One study (4) demonstrated that PMEC mostly shows moderate to obvious enhancement after contrast is used, and high-grade PMEC mostly shows obvious uneven enhancement, which may be related to the dense distribution of blood vessels in the region of mucus cells (8). PMEC in children is mainly supplied by branches of the bronchial artery (9). The lesion in this case was mainly supplied by the branches of the left inferior pulmonary artery and pulmonary vein. However, the distal end of the left bronchial artery is closely related to the branch of the left pulmonary artery, and the left bronchial artery may also be involved in blood supply. In this case, it was mainly differentiated from 2 nonneoplastic diseases: pulmonary arteriovenous fistula and pulmonary sequestration. For pulmonary arteriovenous fistula, hemoptysis is the main symptom.

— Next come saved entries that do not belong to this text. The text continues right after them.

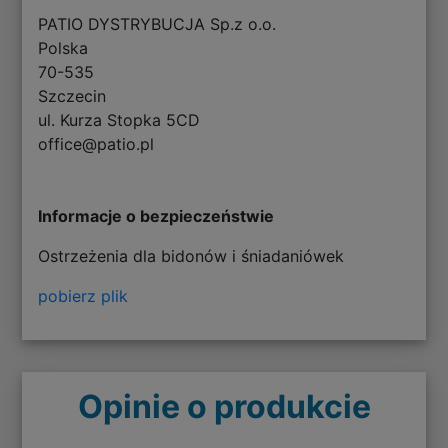
PATIO DYSTRYBUCJA Sp.z o.o.
Polska
70-535
Szczecin
ul. Kurza Stopka 5CD
office@patio.pl
Informacje o bezpieczeństwie
Ostrzeżenia dla bidonów i śniadaniówek
pobierz plik
Opinie o produkcie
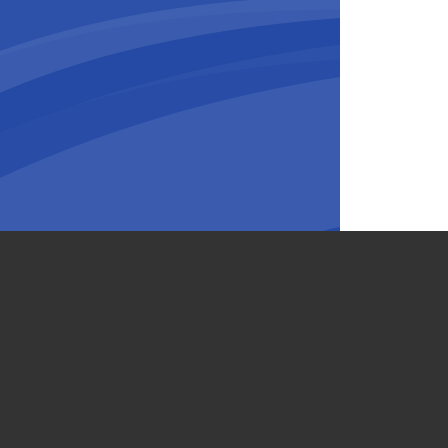
ineer
,
BESIX Middle East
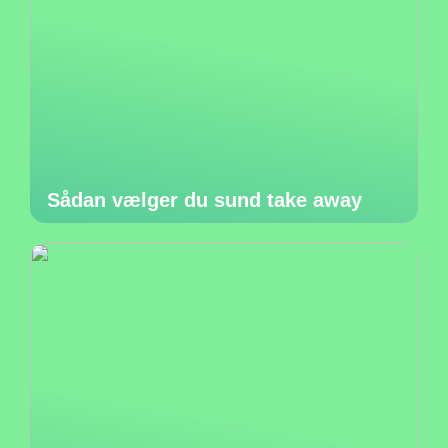
Sådan vælger du sund take away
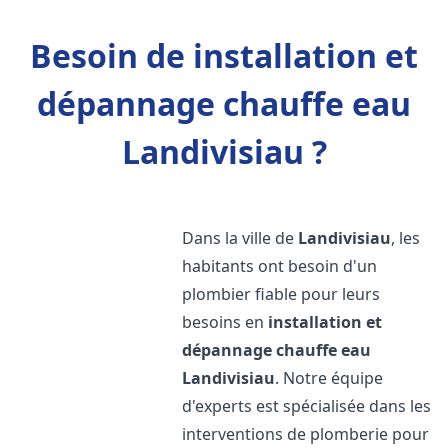
Besoin de installation et
dépannage chauffe eau
Landivisiau ?
Dans la ville de
Landivisiau
, les
habitants ont besoin d'un
plombier fiable pour leurs
besoins en
installation et
dépannage chauffe eau
Landivisiau
. Notre équipe
d'experts est spécialisée dans les
interventions de plomberie pour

Non–contrast-enhanced CT of the corresponding lesion area can show atelectasis or increased density. CT angiography (CTA) or digital subtraction angiography can show thickened and tortuous bronchial arteries and abnormal traffic vessels, which is helpful for diagnosis. Pulmonary sequestration is usually located in the paraspinal sulcus, including the intralobar and extralobar types. Contrast-enhanced CT can show the supplying arteries and draining veins from abnormal systemic circulation.
In conclusion, PMEC is rare in children. It is mainly distributed in and outside the trachea or bronchial lumen, and calcification can be observed in most lesions. After enhancement, most lesions are obviously unevenly enhanced, and CTA is helpful in clarifying the blood supply of the lesion. The biological behavior of PMEC is relatively good, and its clinical manifestations are nonspecific, commonly leading to its misdiagnosis as pneumonia. When children present with recurrent respiratory tract infection symptoms, we should be aware of the possibility of PMEC. Fiberoptic bronchoscopy is helpful for timely diagnosis.
Acknowledgments
Funding: The work was supported by the Medical Scientific Research Project of Chongqing Municipal Health Commission (No. 2022WSJK026), the Scientific and Technological Research Program of Chongqing Municipal Education Commission (No. KJQN202000440), and the Basic Research and Frontier Exploration Project (Yuzhong District, Chongqing, China; No. 20200155).
Footnote
Conflicts of Interest: All authors have completed the ICMJE uniform disclosure form (available at https://qims.amegroups.com/article/view/10.21037/qims-22-244/coif). The authors have no conflicts of interest to declare.
Ethical Statement: The authors are accountable for all aspects of the work in ensuring that questions related to the accuracy or integrity of any part of the work are appropriately investigated and resolved. All procedures performed in this study were in accordance with the ethical standards of the institutional and/or national research committee(s) and with the Helsinki Declaration (as revised in 2013). Informed consent was obtained from the patient’s parents to publish this case report and accompanying images. A copy of the written consent is available for review by the editorial office of this journal.